Hoy hablamos de fettuccine con pesto de col rizada y nueces. Pues sí, la protagonista de este plato es una de las verduras menos «agradables» para grandes y pequeños debido a su fuerte y persistente olor. En esta receta, sin embargo, descubriremos su delicadeza, su sabor dulce al que combinar, por contraste, sabores más intensos, como el de la fruta seca, speck, panceta y así sucesivamente. Las fettuccine con pesto de col rizada y nueces os sorprenderán. El pesto con col rizada es cremoso, facilísimo, además de muy sabroso y para nada pesado. Es gustoso y más delicado de lo que se esperaría. Se puede preparar también con antelación y conservarse en la nevera hasta el momento de usarlo; además, si os sobra, podréis usarlo para condimentar sándwiches, bruschettas, etc… Si no tenemos nueces, podemos usar almendras, avellanas, semillas de calabaza, de girasol o pistachos.
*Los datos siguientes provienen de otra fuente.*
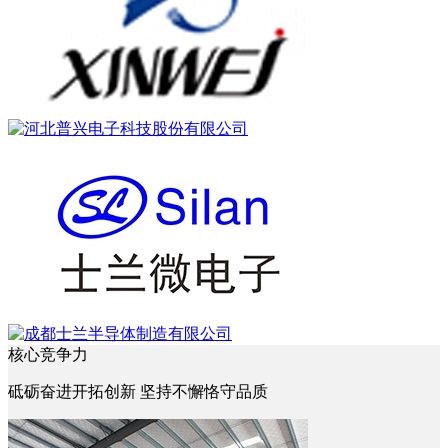
核心竞争力
砥砺奋进开拓创新 坚持不懈恪守品质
La receta es de Alessandra Spisni; he hecho pequeñas modificaciones a la original, dictadas por mis gustos.
Dentro del blog encontraréis otras recetas con la col rizada de protagonista, como los rollitos de col rizada rellenos, la sopa de arroz y col rizada y mucho más.
- Dificultad: Muy fácil
- Costo: Económico
- Tiempo de preparación: 30 Minutos
- Porciones: 4
- Métodos de Cocción: Fogón
- Cocina: Italiana
- Estacionalidad: Otoño, Otoño, Invierno
Ingredientes
- 350 g col rizada (ya limpia)
- 1 cucharada aceite de oliva virgen extra
- 3 cucharadas mezcla de pecorino y parmesano
- c.s. sal y pimienta
- c.s. guindilla (opcional)
- c.s. nueces
- 250 g fettuccine frescas
- c.s. panceta o speck picado (opcional)
- c.s. parmesano y granillo de nueces (para completar el plato)
Preparación
Lavamos las hojas de col rizada y las privamos de las costillas duras. Las cortamos groseramente con el cuchillo, las ponemos en una olla con agua fría y las dejamos hervir con una pizca de sal fina, hasta que estén tiernas.
Escurrimos la col rizada, ponemos 2/3 en el bol de una batidora, añadimos el queso rallado, las nueces desmenuzadas, el aceite y batimos hasta alcanzar la densidad deseada. Si la mezcla resulta demasiado espesa, podemos diluirla con un poco más de aceite o con el agua de la pasta. Ajustamos el pesto de sal y pimienta o guindilla, según nuestros gustos, y lo cubrimos hasta el momento de usarlo.
Ponemos a hervir el agua para la pasta.
Mientras tanto, hacemos dorar el speck picado (o la panceta en cubitos) a fuego lento en una sartén grande, sin añadir grasas. Luego, añadimos tanto la parte de col rizada no batida como el pesto y mezclamos, siempre manteniendo el fuego bajo, dejándolo sazonar por un minuto.
Escurrimos la pasta al dente y la vertemos en la sartén. Hacemos mantecar la pasta, mezclando bien para distribuir el condimento sobre las fettuccine, añadiendo poca agua (de la pasta) por vez, hasta crear una crema. Servimos con más parmesano rallado y granillo de nueces.